GIVEN RECORDS |
▬▬▬▬▬▬

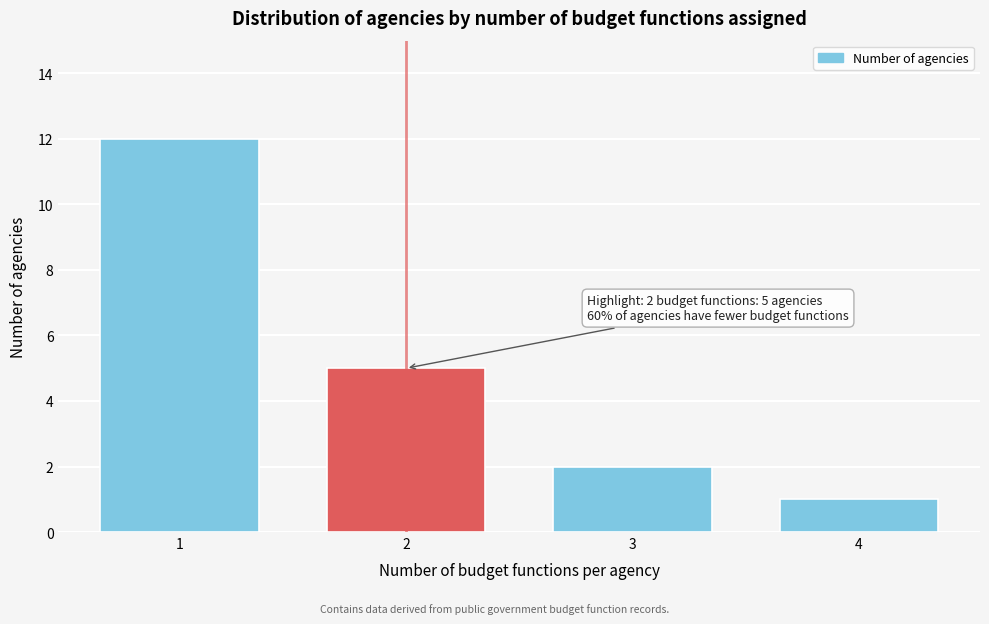

Reading right to left, transcribe all the data shown in this chart.

1	2	5	12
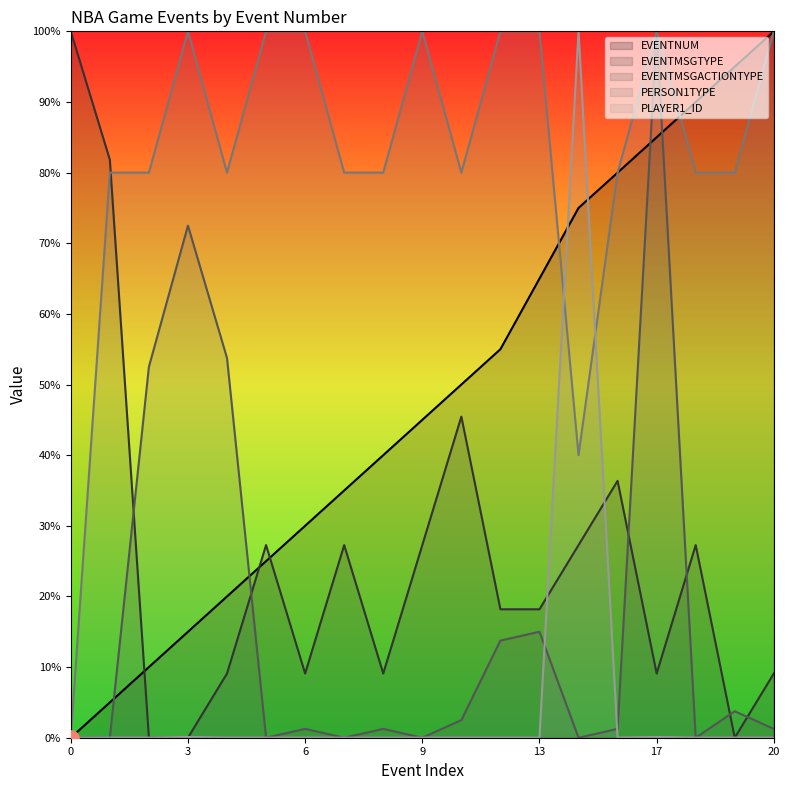

What are all the series names shown in the legend?

EVENTNUM, EVENTMSGTYPE, EVENTMSGACTIONTYPE, PERSON1TYPE, PLAYER1_ID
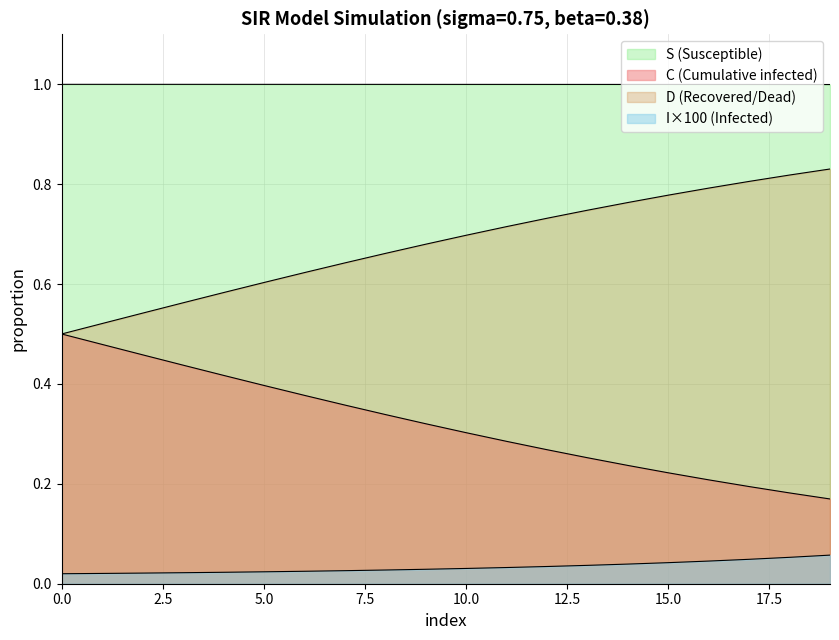

Reading right to left, list all the values displayed in this chart.

S: 19=1.0	18=1.0	17=1.0	16=1.0	15=1.0	14=1.0	13=1.0	12=1.0	11=1.0	10=1.0	9=1.0	8=1.0	7=1.0	6=1.0	5=1.0	4=1.0	3=1.0	2=1.0	1=1.0	0=1.0
I: 19=0.1	18=0.1	17=0.0	16=0.0	15=0.0	14=0.0	13=0.0	12=0.0	11=0.0	10=0.0	9=0.0	8=0.0	7=0.0	6=0.0	5=0.0	4=0.0	3=0.0	2=0.0	1=0.0	0=0.0
C: 19=0.2	18=0.2	17=0.2	16=0.2	15=0.2	14=0.2	13=0.3	12=0.3	11=0.3	10=0.3	9=0.3	8=0.3	7=0.4	6=0.4	5=0.4	4=0.4	3=0.4	2=0.5	1=0.5	0=0.5
D: 19=0.8	18=0.8	17=0.8	16=0.8	15=0.8	14=0.8	13=0.7	12=0.7	11=0.7	10=0.7	9=0.7	8=0.7	7=0.6	6=0.6	5=0.6	4=0.6	3=0.6	2=0.5	1=0.5	0=0.5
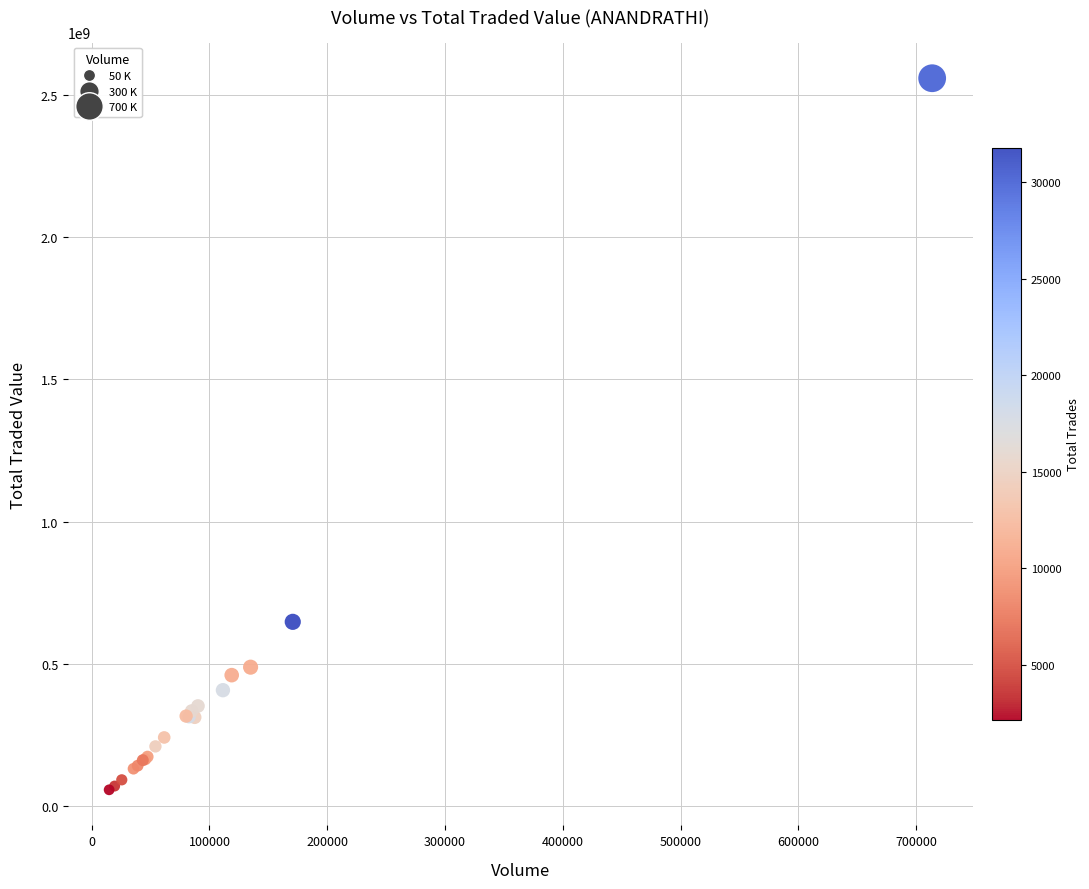

What Y value in the scatter plot is closest to 1308054255?

647539550.4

▬▬▬▬▬▬

PROBLEM | Count the lines in the rows above that contain the string "left", treating case as significant. Give only the number.

TASK SOLUTION | 2